Alabama singles chronology
| "Fallin' Again" (1988) | "Song of the South" (1988) | "If I Had You" (1989) |

= Song of the South (song) =

"Song of the South" is a song written by Bob McDill. First recorded by American country music artist Bobby Bare on his 1980 album Drunk & Crazy, a version by Johnny Russell reached number 57 on the U.S. Billboard country chart in 1981. Another cover by Tom T. Hall and Earl Scruggs peaked at number 72 in 1982 from the album Storyteller and the Banjo Man. A cover released in November 1988 by American country music group Alabama, from their album Southern Star, reached number 1 on both the U.S. and Canadian country charts.

== Content ==
The song tells the story of a poor Southern cotton farm-family during the Great Depression. "Cotton on the roadside, cotton in the ditch.

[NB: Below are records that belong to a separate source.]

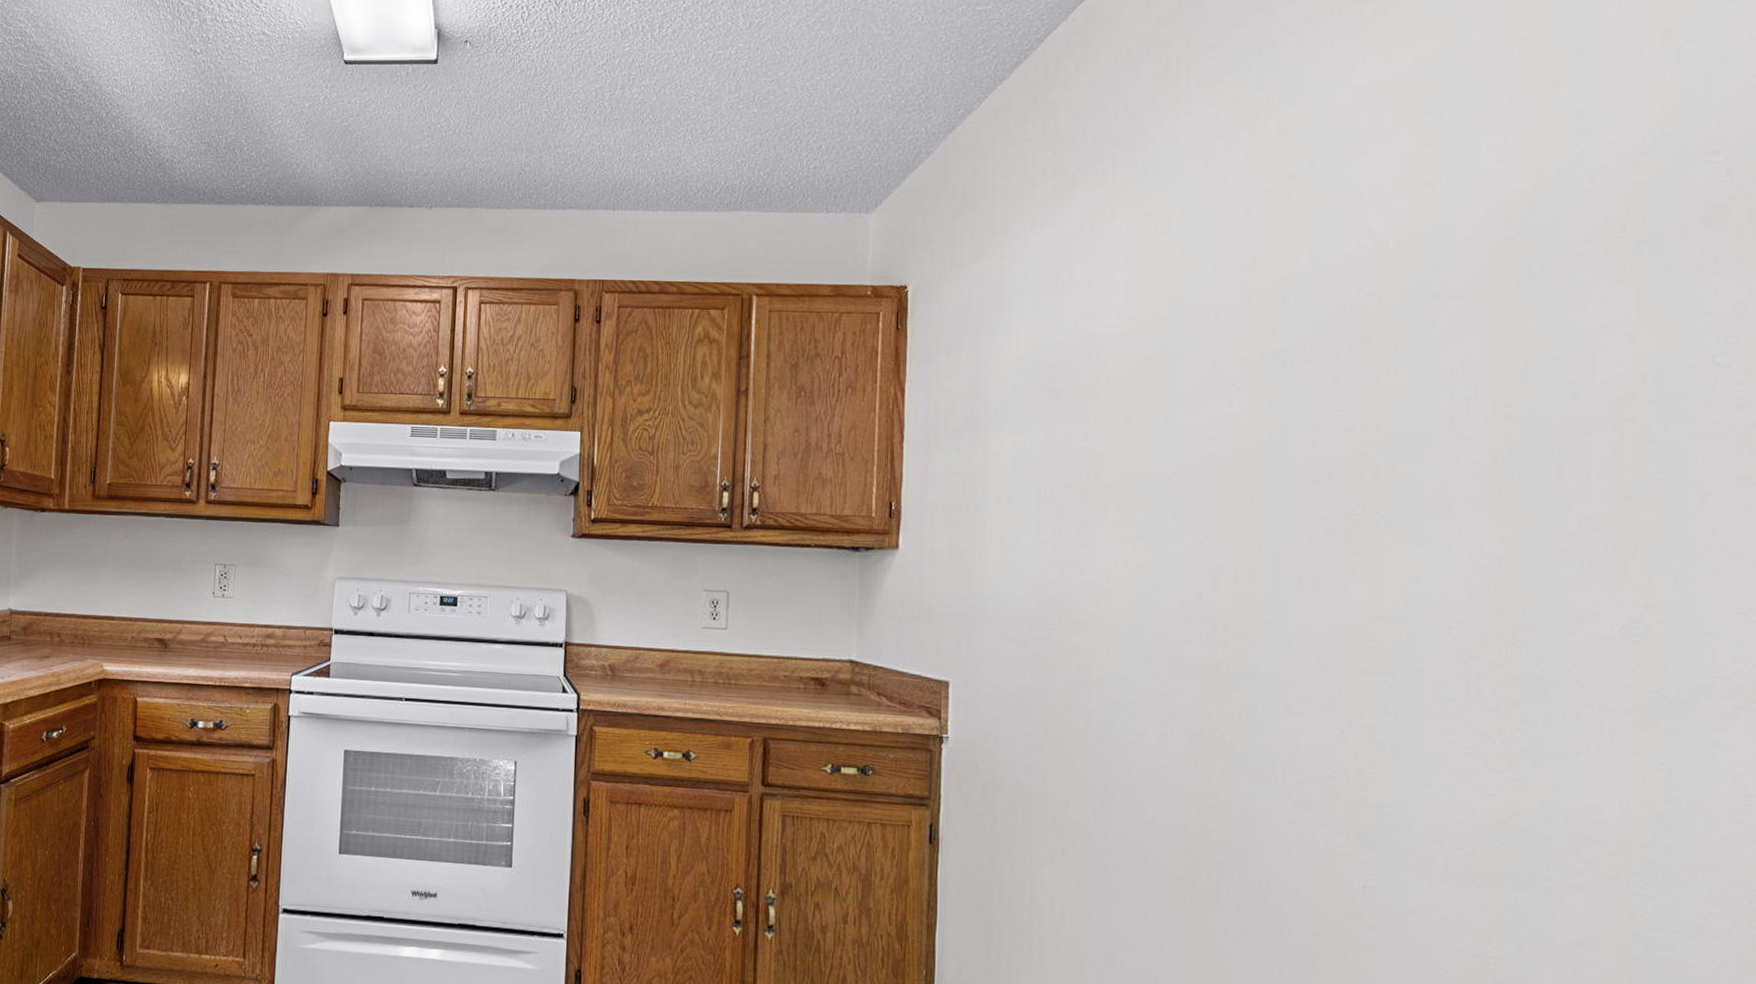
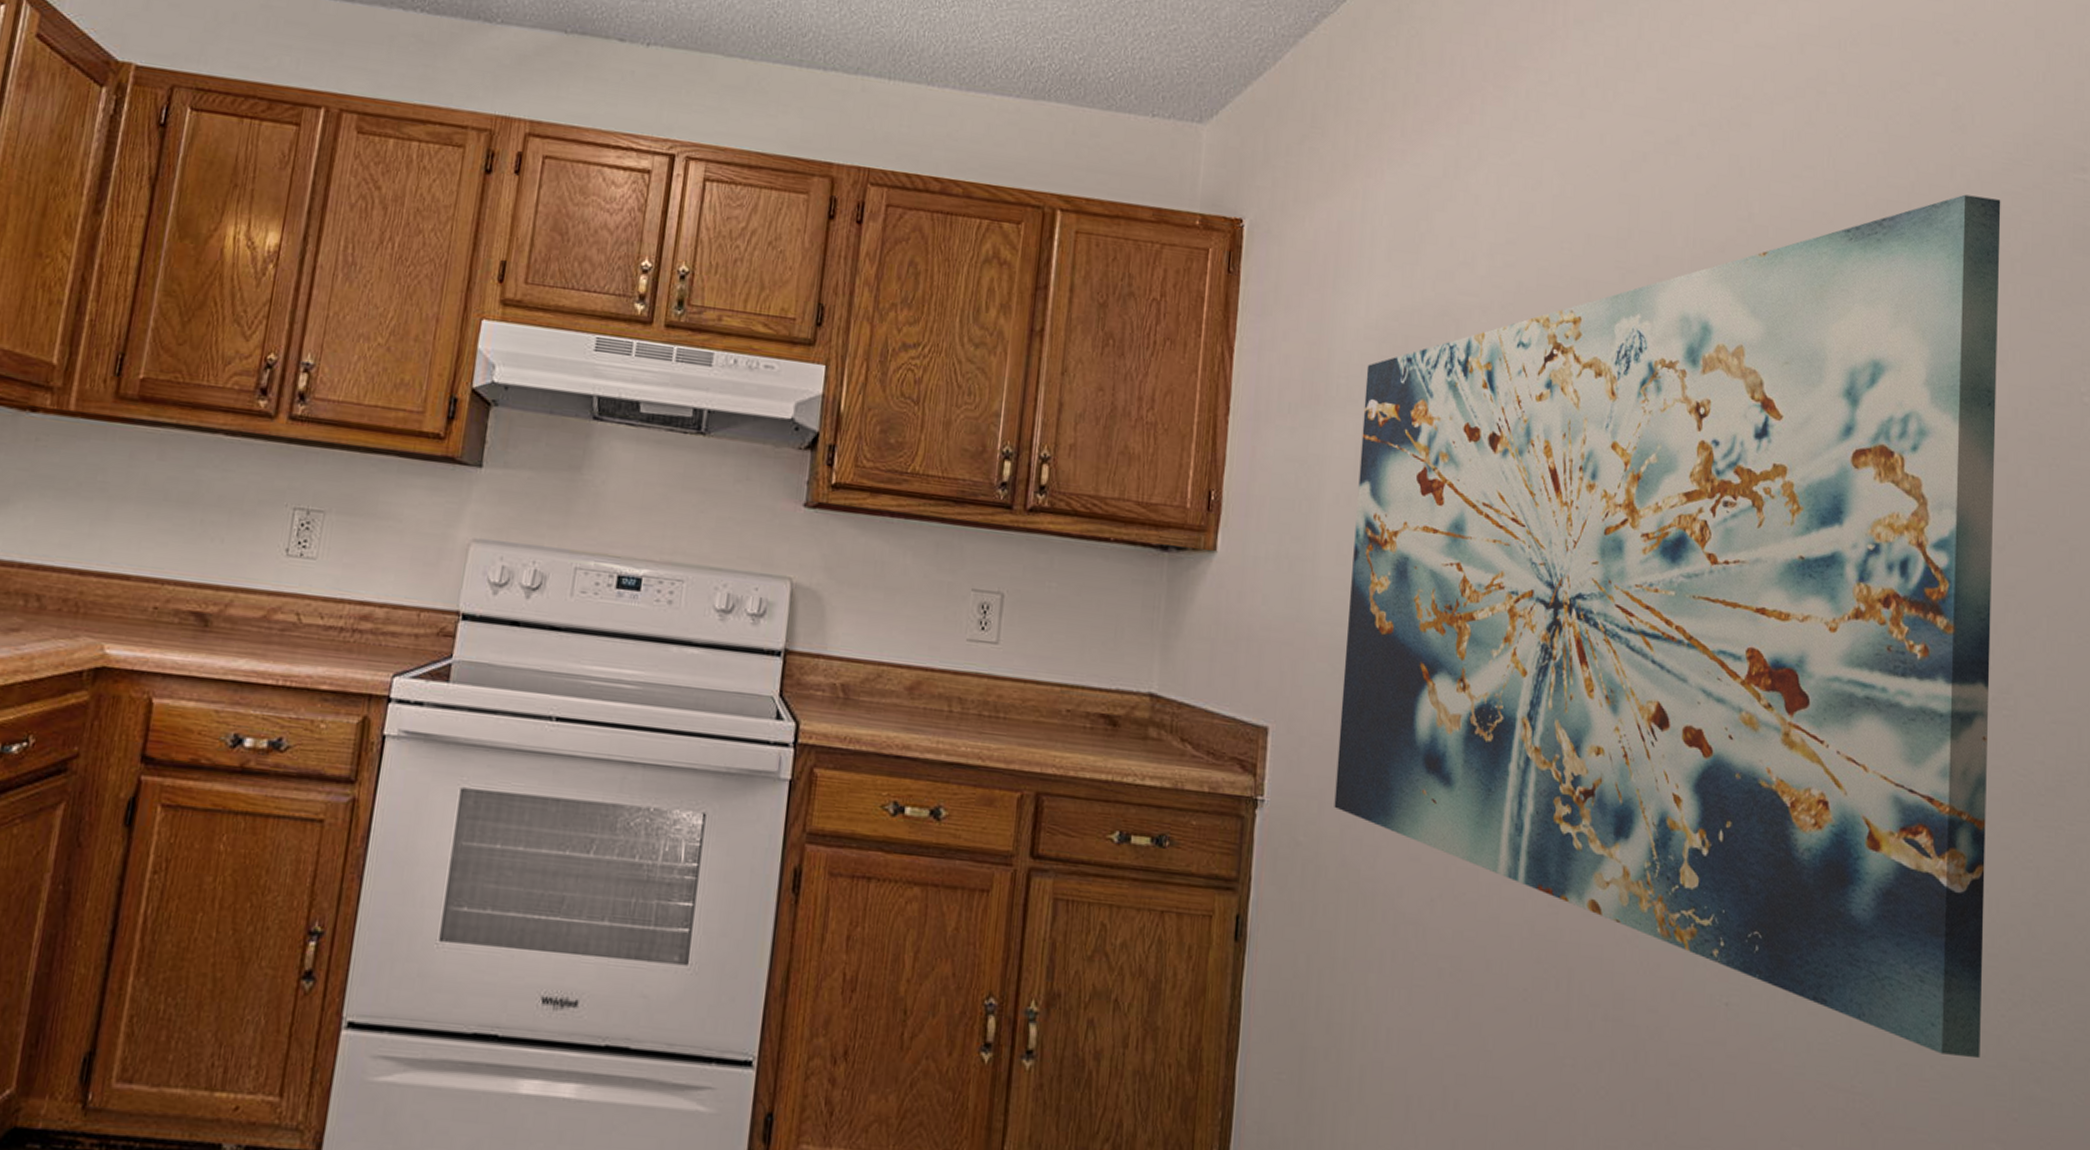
wall art: none [1007,189,1627,930] -> present [1334,194,2001,1059]

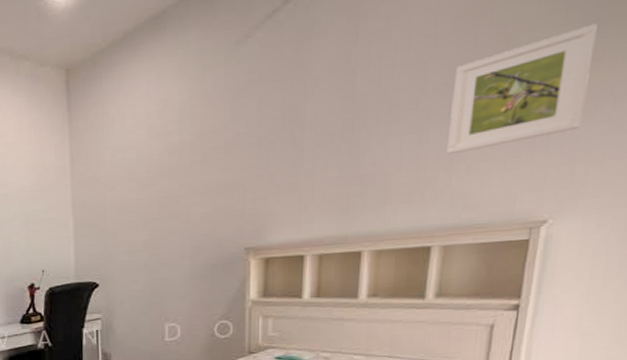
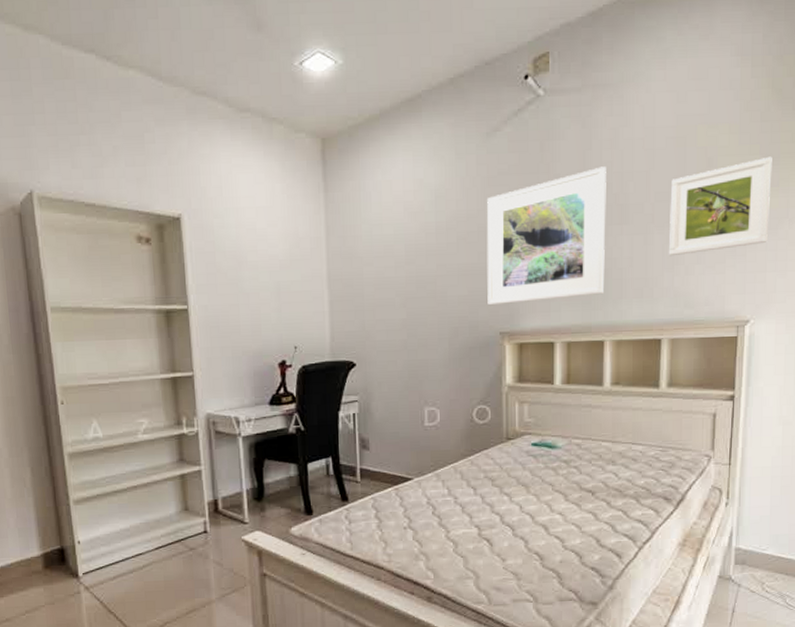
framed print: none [232,61,375,222] -> present [486,166,606,306]

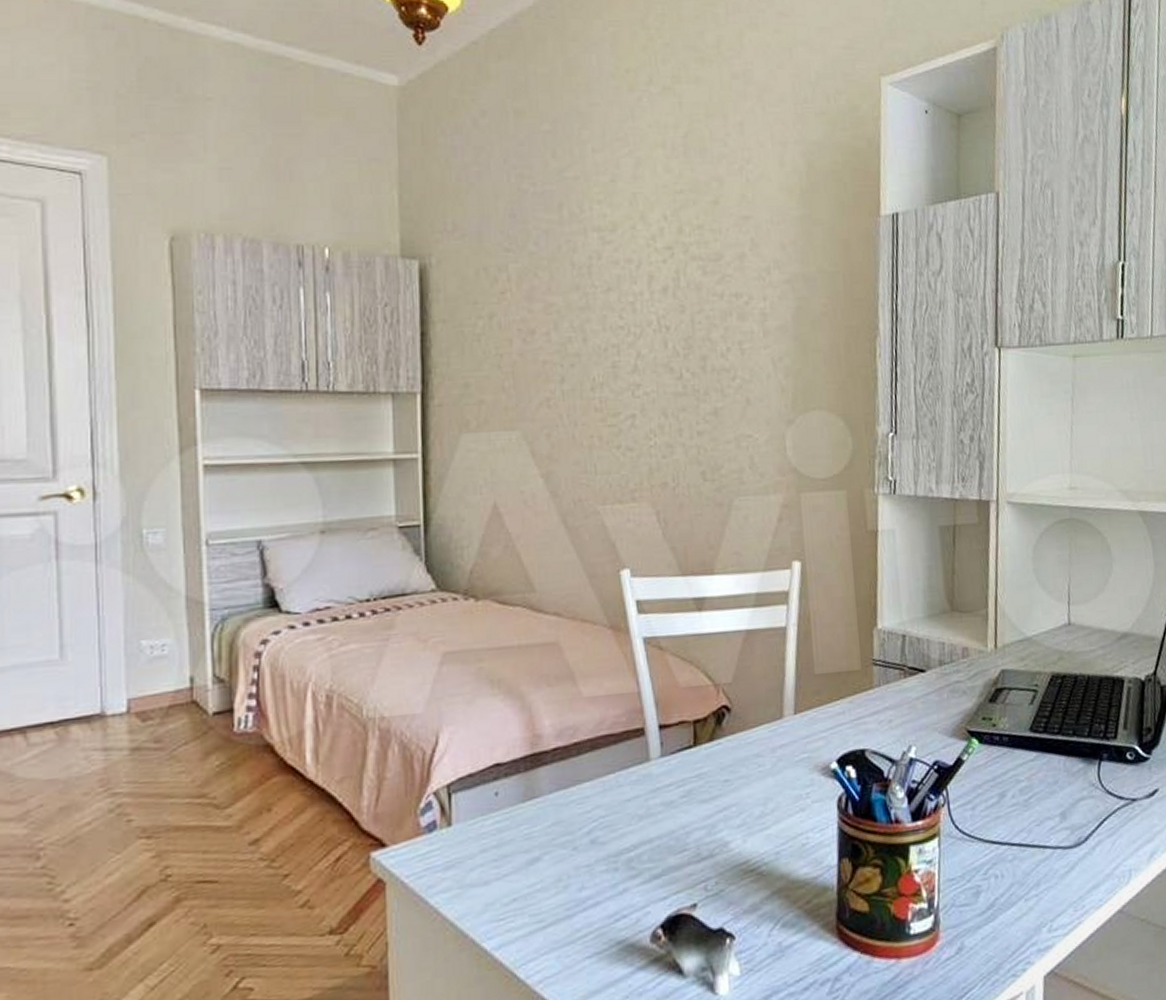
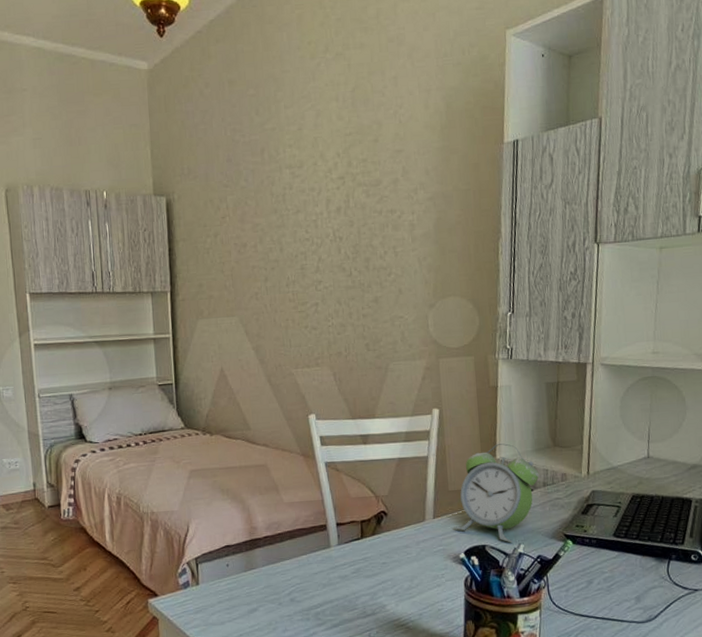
alarm clock: none [822,608,934,745] -> present [454,443,539,543]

We all picked the cotton but we never got rich." "Well, somebody told us Wall Street fell, but we was so poor that we couldn't tell." The song references President Franklin D. Roosevelt's New Deal in the line, "The cotton was short and the weeds was tall, but Mr. Roosevelt's gonna save us all."'
The father of the family is a Southern Democrat; "Daddy was a veteran, a Southern Democrat. Said, 'They oughta kill a rich man to vote like that.'" The family loses the farm after the mother becomes ill. "The county got the farm and they moved to town." In the end, the family ends up living comfortably well, having sought a life in a more urban location; "Well, papa got a job with the TVA, we bought a washing machine, and then a Chevrolet."

==Cover versions==
Country music singer Sam Hunt covered the song from the television special CMT Giants: Alabama.

== Music video ==

The music video, directed by Steve Boyle, consists mainly of black-and-white photos and footage of the South during the 1930s, as well as footage of members of the band and other actors in the South, which is also in black and white, to give the illusion that it was the 1930s when it was filmed. The content of the video mainly follows the song lyrics, such as the footage of President Roosevelt during the lines in the song where he is referenced, as well as footage of actor Clark Gable when the line 'gone with the wind' is uttered, a reference to the 1939 epic film of the same name, which starred Gable. The video turns to color during the chorus, showing a large crowd fronted by the band members marching down the street of a small town. At the end, the video is also in color and shows Alabama playing at a concert, at the end of which random people come onto the stage - including fellow RCA recording artists Baillie & the Boys and Jo-El Sonnier, as well as the comedians Williams and Ree. The onsite filming was done in Temperance Hall, Tennessee.

== Lyrics ==

While Alabama's version softened and left out a few lyrics, the original recording by Bobby Bare altogether stuck close to the lyrics as composed by McDill.

== Chart history ==

=== Johnny Russell ===

| Chart (1981) | Peak position |
|---|---|
| US Hot Country Songs (Billboard) | 57 |

=== Tom T. Hall/Earl Scruggs ===

| Chart (1982) | Peak position |
|---|---|
| US Hot Country Songs (Billboard) | 72 |

=== Alabama ===

| Chart (1988–1989) | Peak position |
|---|---|
| US Hot Country Songs (Billboard) | 1 |
| Canadian RPM Country Tracks | 1 |

==== Year-end charts ====

| Chart (1989) | Position |
|---|---|
| Canada Country Tracks (RPM) | 83 |
| US Country Songs (Billboard) | 41 |

==Certifications==

Certifications for Song of the South
| Region | Certification | Certified units/sales |
| United States (RIAA) | 2× Platinum | 2,000,000^{‡} |
^{‡} Sales+streaming figures based on certification alone.